Fábulas en alta voz
Que la noche sea buena
Hoy quiero que la gente se siente libremente en su balcón, en la galería o enfrente de su casa sin miedo a que algo malo le pueda pasar. Que ese compartir en familia sea recordado por los buenos momentos, no por una tragedia.
Marta Quéliz, editora L2
Hoy, 24 de diciembre, día de Nochebuena, no pido que cada quien tenga un plato de comida en su mesa. Por lo regular, la gente siempre encuentra algo que llevar a la boca, sobre todo, en fechas como estas en las que abundan los alimentos.

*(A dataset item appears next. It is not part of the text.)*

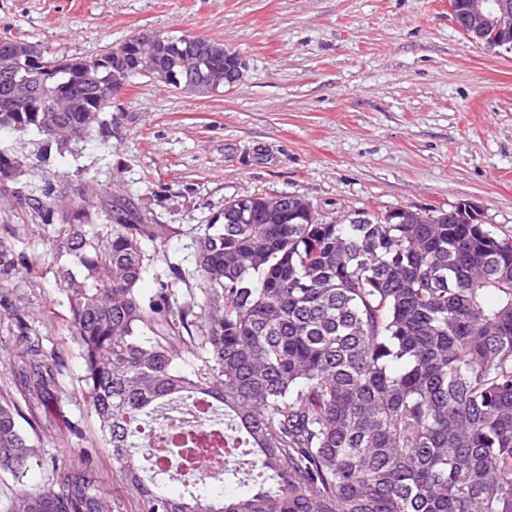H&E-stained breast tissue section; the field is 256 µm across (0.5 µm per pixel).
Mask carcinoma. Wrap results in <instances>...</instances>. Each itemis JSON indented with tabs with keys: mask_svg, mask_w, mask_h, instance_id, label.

Lo que sí quiero y le pido al Todopoderoso es que nos dé una noche que sea buena, sin balas perdidas, sin violencia, sin imprudencia… Que se cumpla la frase célebre de Benito Juárez: “El respeto al derecho ajeno, es la paz”.
Más seguridad, menos “bla,bla,bla”
Hoy quiero que la gente se siente libremente en su balcón, en la galería o enfrente de su casa sin miedo a que algo malo le pueda pasar. Que ese compartir en familia sea recordado por los buenos momentos, no por una tragedia.
Que esa noche reine la armonía entre los vecinos sin que una música estruendosa provoque un desatino. Encarecidamente, quiero que las autoridades competentes se concentren más en lo que deben hacer para evitar situaciones difíciles, y en proteger a la población, no en lo que van a decir y publicar luego de las fiestas.
Todos en una ciudad fabulosa
Deseo que esta Nochebuena sea de un regocijo tal que, todos nos sintamos vivir como en una ciudad fabulosa, donde no hay “tiradores” del Viejo Oeste. Donde se respira una paz indescriptible, donde cada quien respeta el entorno del otro, donde nadie se atreve a atentar contra la vida del otro, donde los niños ríen y juegan sin peligro, donde los jóvenes, conforme a su edad, disfrutan de las fiestas sin riesgo alguno, y donde los más adultos se deleiten con la felicidad con que sus hijos viven la Navidad sin perturbarse su mente en que algo grande pueda suceder.
Una realidad
Deseo que en nuestra realidad, esta Nochebuena traiga la paz que necesitamos, la justicia que merecemos, las sonrisas que hemos perdido... Que podamos avanzar hacia una República Dominicana más consciente, más humana, más real y menos ficticia.
Que nadie nos robe el derecho de ser libres y tener acceso a los derechos que nos corresponden. Que sean recompensadas las lágrimas derramadas por tantas familias víctimas de una sociedad desamparada, y que los egos le den espacio a la humildad para todos abrazarnos juntos como país, como familia, como hermanos... Feliz Navidad.